Exercise
Leave out all images and set down the records exactly as given.

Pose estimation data
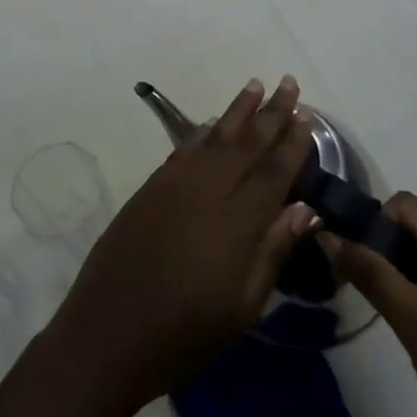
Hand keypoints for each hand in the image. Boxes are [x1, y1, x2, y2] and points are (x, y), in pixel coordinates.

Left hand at [48, 77, 315, 411]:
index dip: (293, 144)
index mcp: (237, 222)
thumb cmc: (185, 333)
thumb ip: (273, 252)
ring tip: (255, 86)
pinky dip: (202, 132)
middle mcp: (207, 191)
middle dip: (270, 113)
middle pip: (246, 143)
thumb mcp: (243, 308)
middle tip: (288, 83)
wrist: (108, 332)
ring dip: (237, 110)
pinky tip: (212, 123)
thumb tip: (304, 208)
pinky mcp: (150, 188)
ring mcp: (174, 185)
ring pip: (213, 137)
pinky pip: (185, 149)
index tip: (308, 117)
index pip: (273, 172)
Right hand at [320, 193, 416, 416]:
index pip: (405, 204)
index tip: (358, 259)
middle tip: (366, 284)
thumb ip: (366, 270)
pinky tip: (415, 323)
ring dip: (402, 268)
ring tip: (387, 306)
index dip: (375, 222)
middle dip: (386, 246)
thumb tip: (327, 234)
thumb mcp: (406, 316)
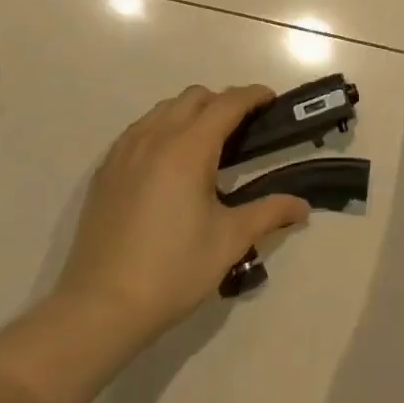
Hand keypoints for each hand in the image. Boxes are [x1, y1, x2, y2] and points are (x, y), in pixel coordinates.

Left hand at [57, 85, 309, 341]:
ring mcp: (124, 152)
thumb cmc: (173, 269)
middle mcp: (154, 138)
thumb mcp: (230, 240)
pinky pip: (139, 129)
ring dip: (190, 112)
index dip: (252, 95)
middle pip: (194, 97)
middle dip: (222, 102)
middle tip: (243, 128)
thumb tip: (302, 206)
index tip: (271, 100)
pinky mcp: (105, 171)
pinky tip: (169, 162)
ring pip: (163, 109)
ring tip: (207, 143)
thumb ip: (269, 212)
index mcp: (188, 149)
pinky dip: (162, 128)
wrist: (101, 306)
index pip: (227, 104)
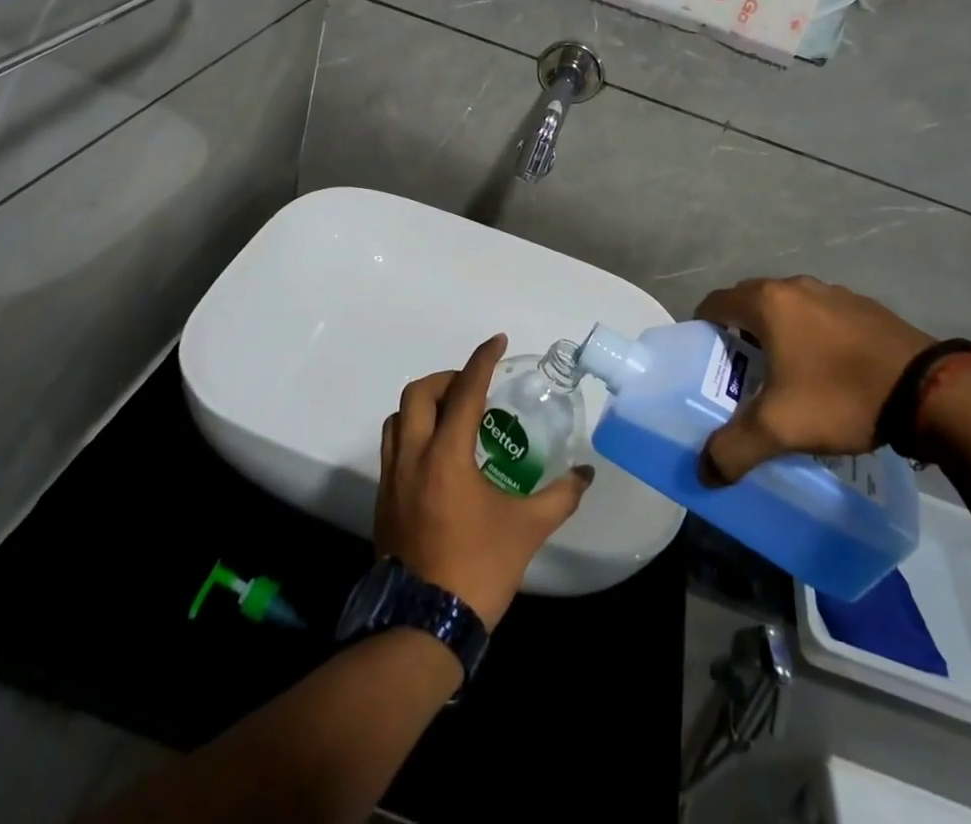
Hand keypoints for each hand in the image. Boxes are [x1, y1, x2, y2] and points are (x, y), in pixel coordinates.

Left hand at [375, 334, 593, 626]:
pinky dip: (413, 433)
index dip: (482, 360)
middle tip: (474, 388)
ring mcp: (391, 480)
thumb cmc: (476, 569)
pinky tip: (438, 455)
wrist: (421, 629)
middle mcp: (412, 457)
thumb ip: (560, 496)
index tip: (498, 341)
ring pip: (397, 419)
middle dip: (447, 379)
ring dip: (424, 405)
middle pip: (418, 394)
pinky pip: (392, 447)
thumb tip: (587, 475)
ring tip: (454, 416)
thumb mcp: (526, 530)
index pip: (465, 391)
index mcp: (446, 455)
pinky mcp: (383, 502)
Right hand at [695, 277, 935, 481]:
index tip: (704, 356)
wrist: (929, 391)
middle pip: (750, 301)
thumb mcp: (780, 428)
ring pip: (789, 308)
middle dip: (739, 331)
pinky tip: (828, 371)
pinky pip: (822, 316)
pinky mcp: (865, 307)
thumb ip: (733, 449)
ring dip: (778, 332)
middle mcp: (796, 287)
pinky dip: (813, 335)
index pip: (716, 302)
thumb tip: (704, 472)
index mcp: (768, 303)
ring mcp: (835, 293)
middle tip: (740, 371)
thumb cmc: (841, 396)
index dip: (702, 327)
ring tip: (785, 373)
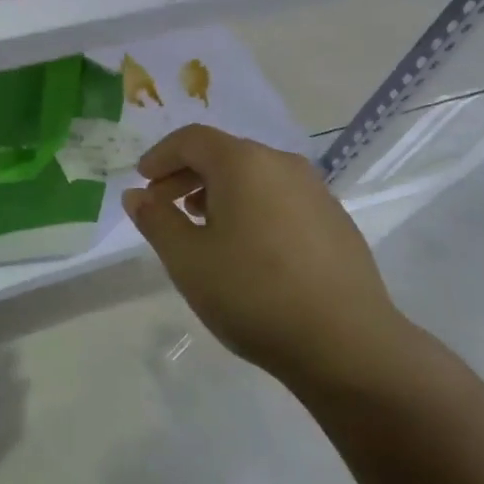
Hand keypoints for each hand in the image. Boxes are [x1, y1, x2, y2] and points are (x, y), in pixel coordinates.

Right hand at [122, 126, 416, 391]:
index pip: (191, 139)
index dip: (160, 156)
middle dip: (186, 175)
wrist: (348, 344)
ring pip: (254, 175)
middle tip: (163, 207)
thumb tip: (136, 195)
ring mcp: (315, 190)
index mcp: (243, 163)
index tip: (142, 181)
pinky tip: (247, 247)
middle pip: (223, 154)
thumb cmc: (254, 294)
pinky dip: (252, 206)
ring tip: (202, 228)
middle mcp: (282, 163)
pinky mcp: (335, 219)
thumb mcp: (188, 260)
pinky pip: (280, 197)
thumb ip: (156, 220)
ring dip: (219, 191)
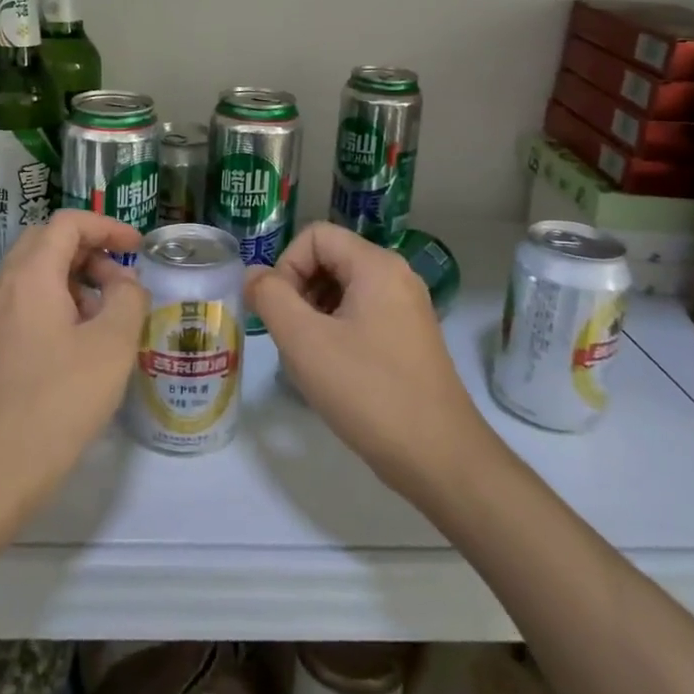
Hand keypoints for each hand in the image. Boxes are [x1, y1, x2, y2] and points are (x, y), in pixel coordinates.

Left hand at [0, 212, 146, 509]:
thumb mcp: (111, 346)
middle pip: (48, 243)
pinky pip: (28, 304)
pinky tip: (81, 344)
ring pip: (37, 275)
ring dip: (76, 280)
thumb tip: (125, 285)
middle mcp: (5, 287)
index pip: (67, 223)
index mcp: (31, 276)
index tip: (137, 248)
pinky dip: (59, 305)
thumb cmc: (57, 401)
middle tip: (122, 280)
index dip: (107, 226)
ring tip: (108, 316)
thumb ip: (128, 300)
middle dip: (91, 250)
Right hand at [246, 223, 490, 502]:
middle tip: (290, 337)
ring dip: (314, 313)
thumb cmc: (368, 391)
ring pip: (344, 290)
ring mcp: (407, 309)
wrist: (439, 457)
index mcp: (376, 266)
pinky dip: (337, 331)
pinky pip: (362, 315)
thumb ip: (270, 298)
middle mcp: (396, 277)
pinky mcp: (410, 339)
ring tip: (309, 357)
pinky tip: (332, 371)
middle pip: (330, 259)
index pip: (315, 236)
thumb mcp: (305, 342)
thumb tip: (254, 275)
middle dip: (299, 290)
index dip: (286, 265)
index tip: (279, 312)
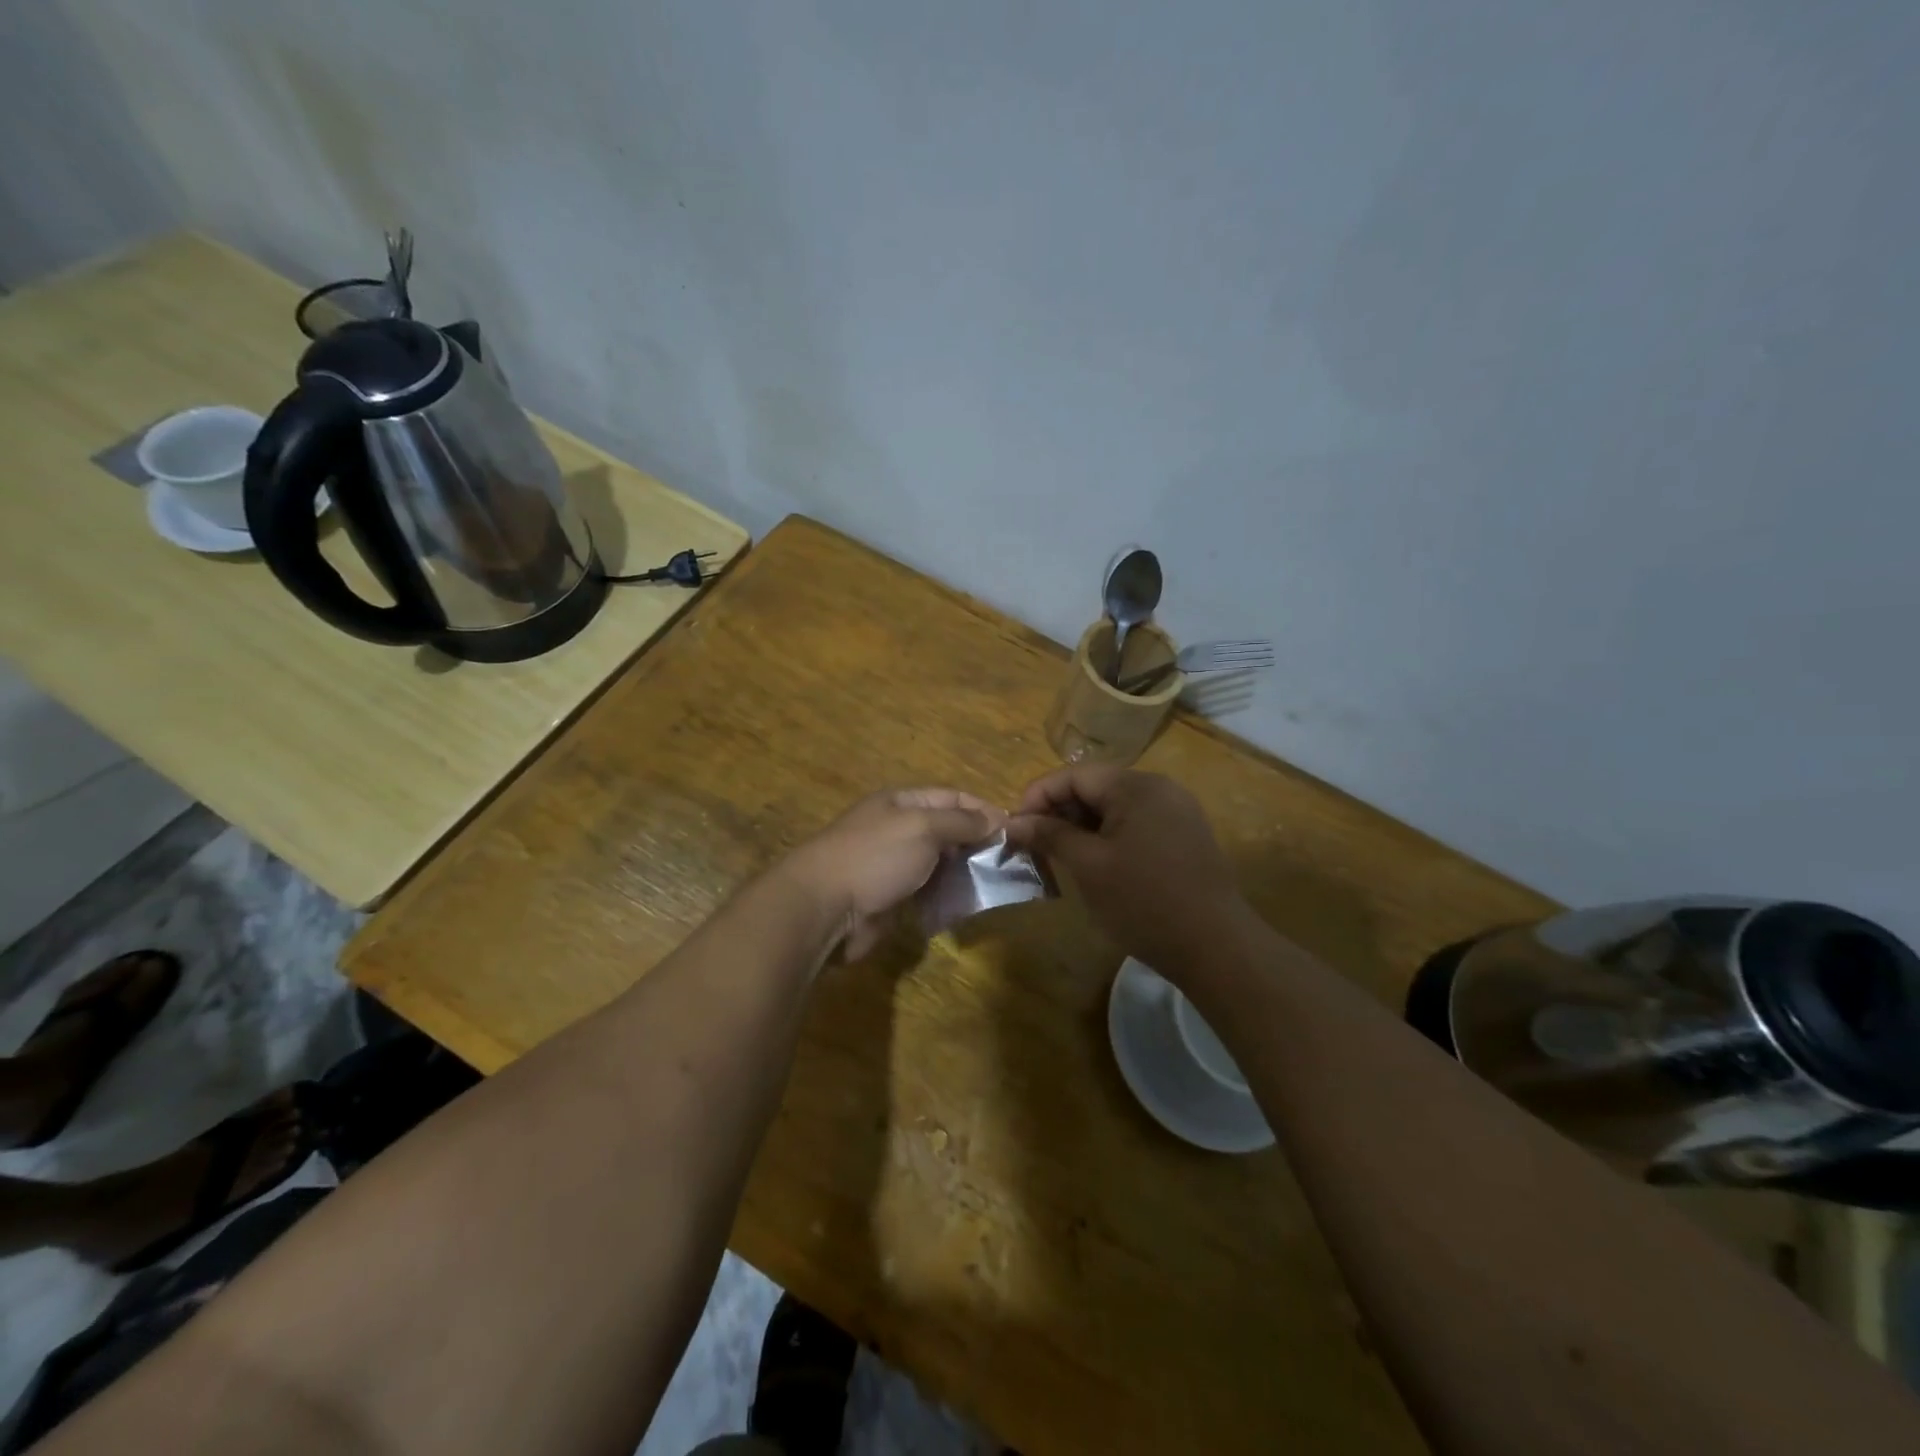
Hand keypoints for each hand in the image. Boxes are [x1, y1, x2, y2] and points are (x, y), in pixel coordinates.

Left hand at [781, 788, 1003, 959]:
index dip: (983, 809)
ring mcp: (894, 865)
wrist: (825, 906)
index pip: (952, 797)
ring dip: (965, 872)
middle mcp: (899, 829)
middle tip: (1011, 861)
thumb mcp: (923, 827)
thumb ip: (960, 822)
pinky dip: (948, 896)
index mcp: (903, 803)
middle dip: (977, 842)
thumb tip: (995, 819)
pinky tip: (969, 903)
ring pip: (940, 864)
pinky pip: (928, 892)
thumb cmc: (875, 856)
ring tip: (996, 884)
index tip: (1015, 828)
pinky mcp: (892, 898)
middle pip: (947, 830)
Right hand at [1006, 767, 1247, 981]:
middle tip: (1033, 847)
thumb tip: (1012, 822)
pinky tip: (1094, 866)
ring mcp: (1177, 813)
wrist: (1216, 947)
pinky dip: (1107, 839)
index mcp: (1136, 786)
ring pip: (1114, 809)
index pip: (1074, 775)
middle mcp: (1159, 789)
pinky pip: (1135, 825)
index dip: (1038, 796)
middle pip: (1095, 788)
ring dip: (1081, 828)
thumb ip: (1049, 835)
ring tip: (1058, 859)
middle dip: (1058, 813)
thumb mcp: (1088, 866)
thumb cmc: (1144, 901)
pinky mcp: (1184, 837)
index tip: (1014, 828)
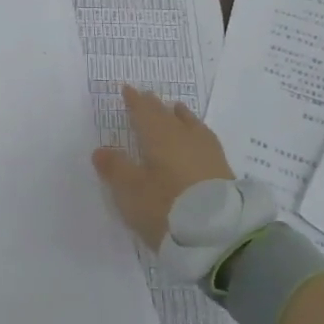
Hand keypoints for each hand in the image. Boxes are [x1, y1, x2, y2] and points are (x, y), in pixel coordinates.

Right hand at [91, 85, 235, 248]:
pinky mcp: (223, 170)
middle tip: (148, 98)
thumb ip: (116, 169)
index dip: (134, 101)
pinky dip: (195, 134)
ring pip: (191, 124)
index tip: (127, 89)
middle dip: (155, 106)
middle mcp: (184, 136)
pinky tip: (198, 141)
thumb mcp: (131, 191)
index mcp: (159, 135)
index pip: (144, 111)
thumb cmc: (166, 206)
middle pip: (167, 115)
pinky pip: (204, 140)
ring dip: (180, 116)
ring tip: (176, 111)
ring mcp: (208, 152)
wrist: (220, 234)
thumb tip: (100, 150)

Written answer
Hand keypoints for each hand in the image. Boxes are [x1, y1, x2, y2] and points are (x, y), in pixel coordinates.

Left hand at [48, 77, 315, 411]:
index dip: (293, 144)
index mcp: (237, 222)
thumb cmc: (185, 333)
thumb ip: (273, 252)
ring tip: (255, 86)
pinky dip: (202, 132)
middle mcp: (207, 191)
middle dip: (270, 113)
middle pip: (246, 143)
thumb mcp: (243, 308)
middle tip: (288, 83)
wrist: (108, 332)
ring dip: (237, 110)
pinky tip: (212, 123)
thumb tip: (304, 208)
pinky mcp: (150, 188)
ring mcp: (174, 185)
ring pip: (213, 137)
pinky pip: (185, 149)
index tip: (308, 117)
index pip: (273, 172)
Right hand at [320, 193, 416, 416]:
index pip: (405, 204)
index tip: (358, 259)
middle tip: (366, 284)
thumb ip: (366, 270)
pinky tip: (415, 323)
ring dip: (402, 268)
ring tip: (387, 306)
index dip: (375, 222)
middle dip: (386, 246)
thumb tip: (327, 234)
thumb mcp: (406, 316)
Hand keypoints for each hand in the image. Boxes are [x1, y1, x2, y2] and points are (x, y), in pixel coordinates.

Left hand at [57, 85, 309, 341]:
ring mcp: (124, 152)
thumb cmc: (173, 269)
middle mcp: (154, 138)
thumb mcp: (230, 240)
pinky pip: (139, 129)
ring dip: (190, 112)
index dip: (252, 95)
middle pip: (194, 97)
middle dip: (222, 102)
middle tip: (243, 128)
thumb tip: (302, 206)
index tip: (271, 100)
pinky mcp: (105, 171)
pinky tip: (169, 162)
ring pip: (163, 109)
ring tip: (207, 143)
thumb ip: (269, 212)
index mcp: (188, 149)
pinky dip: (162, 128)
wrist: (101, 306)
index pip: (227, 104)
Hand keypoints for each hand in the image. Boxes are [x1, y1, x2, y2] and points are (x, y), in pixel coordinates.

Left hand at [375, 334, 593, 626]:
pinky dip: (413, 433)
index dip: (482, 360)
middle tip: (474, 388)
ring mcp: (391, 480)
thumb cmc: (476, 569)
pinky tip: (438, 455)
wrist: (421, 629)
middle mcp: (412, 457)
thumb ip: (560, 496)
index tip: (498, 341)
ring pip: (397, 419)
middle dip: (447, 379)
ring dip: (424, 405)
middle pip: (418, 394)
pinky pip: (392, 447)
thumb tip: (587, 475)
ring tip: (454, 416)
thumb mcp: (526, 530)
index pip: (465, 391)
index mcp: (446, 455)
pinky mcp: (383, 502)
Right hand at [695, 277, 935, 481]:
index tip: (704, 356)
wrist: (929, 391)
middle pip: (750, 301)
thumb mcp: (780, 428)
ring pip: (789, 308)
middle dip: (739, 331)
pinky tip: (828, 371)
pinky pip: (822, 316)
pinky mcp: (865, 307)
thumb ip: (733, 449)
ring dip: (778, 332)
middle mcp: (796, 287)
pinky dip: (813, 335)
index pip: (716, 302)
thumb tip: (704, 472)
index mcp: (768, 303)
ring mcp: (835, 293)
middle tip: (740, 371)
thumb cmc: (841, 396)
index dip: (702, 327)
ring tip: (785, 373)
Hand keypoints for each hand in the image. Boxes are [x1, y1, x2, y2] and points are (x, y), in pixel coordinates.

Right hand at [122, 126, 416, 391]:
index pip: (191, 139)
index dip: (160, 156)
middle dip: (186, 175)
wrist: (348, 344)
ring pip: (254, 175)
middle tip: (163, 207)
thumb tip: (136, 195)
ring mcp: (315, 190)
index mcp: (243, 163)
index tip: (142, 181)
pinky tip: (247, 247)
middle pip: (223, 154)
thumb cmc: (254, 294)
pinky dip: (252, 206)
ring tip: (202, 228)
middle mcp: (282, 163)
pinky mcp: (335, 219)
thumb mcp: (188, 260)
pinky pip: (280, 197)
thumb ip: (156, 220)
ring dip: (219, 191)
Hand keypoints for each hand in the image. Boxes are [x1, y1, x2, y2] and points are (x, y), in pixel coordinates.

Left hand at [0, 212, 146, 509]:
thumb mcp: (111, 346)
middle pip: (48, 243)
pinky pip: (28, 304)
pinky tip: (81, 344)
ring pip: (37, 275)
ring dip: (76, 280)
thumb tip: (125, 285)
middle mcp: (5, 287)
index pip: (67, 223)
index mcp: (31, 276)
index tip: (137, 248)
pinky dip: (59, 305)
thumb cmc: (57, 401)
middle tip: (122, 280)
index dip: (107, 226)
ring tip: (108, 316)
thumb ip: (128, 300)
middle dip: (91, 250)
Right hand at [246, 223, 490, 502]:
middle tip: (290, 337)
ring dip: (314, 313)
thumb cmc: (368, 391)
ring pip: (344, 290)
ring mcp: (407, 309)
wrist: (439, 457)
index mcp: (376, 266)
pinky dip: (337, 331)
pinky pip: (362, 315)
thumb ip: (270, 298)
middle mcp: (396, 277)
pinky mcp: (410, 339)
ring tip: (309, 357)
pinky tip: (332, 371)
middle pip: (330, 259)
index pip: (315, 236)
thumb mcp: (305, 342)
thumb tip: (254, 275)
middle dip: (299, 290)
index dip: (286, 265)
index tip: (279, 312)
Hand keypoints for each hand in the image. Boxes are [x1, y1, x2, y2] and points are (x, y), in pixel coordinates.

Left hand at [781, 788, 1003, 959]:
index dip: (983, 809)
ring mcp: (894, 865)
wrist: (825, 906)
index pip: (952, 797)
ring dip: (965, 872)
middle mcp: (899, 829)
middle tip: (1011, 861)
thumb mcp: (923, 827)
thumb ip: (960, 822)
pinky dip: (948, 896)
index mcp: (903, 803)
middle dip: (977, 842)
thumb tip: (995, 819)
pinky tip: (969, 903)
ring pip: (940, 864)
pinky pip: (928, 892)
thumb cmc: (875, 856)
ring tip: (996, 884)
index tip: (1015, 828)
pinky mcp: (892, 898)
middle pip: (947, 830)
Right hand at [1006, 767, 1247, 981]:
middle tip: (1033, 847)
thumb tip: (1012, 822)
pinky tip: (1094, 866)
ring mcp: (1177, 813)
wrist: (1216, 947)
pinky dip: (1107, 839)
index mcp: (1136, 786)
ring pip: (1114, 809)
index pip: (1074, 775)
middle mcp: (1159, 789)
pinky pip: (1135, 825)
index dip: (1038, 796)
middle pip: (1095, 788)
ring dip: (1081, 828)
thumb ip: (1049, 835)
ring tip: (1058, 859)
middle dip: (1058, 813)
thumb mcp: (1088, 866)
thumb cmc: (1144, 901)
pinky mcp: (1184, 837)
index tip: (1014, 828)
Hand keypoints for each hand in the image. Boxes are [x1, y1, x2, y2] and points are (x, y), in pixel coordinates.

Right hand at [91, 85, 235, 248]:
pinky mcp: (223, 170)
middle tip: (148, 98)
thumb ip: (116, 169)
index dip: (134, 101)
pinky dip: (195, 134)
ring pip: (191, 124)
index tip: (127, 89)
middle dip: (155, 106)
middle mcp: (184, 136)
pinky tip: (198, 141)
thumb mcp: (131, 191)
index mcp: (159, 135)
index pip: (144, 111)
thumb cmc: (166, 206)
middle pip: (167, 115)
pinky pip: (204, 140)
ring dip: (180, 116)
ring tip: (176, 111)
ring mcp: (208, 152)
wrist: (220, 234)
thumb tip: (100, 150)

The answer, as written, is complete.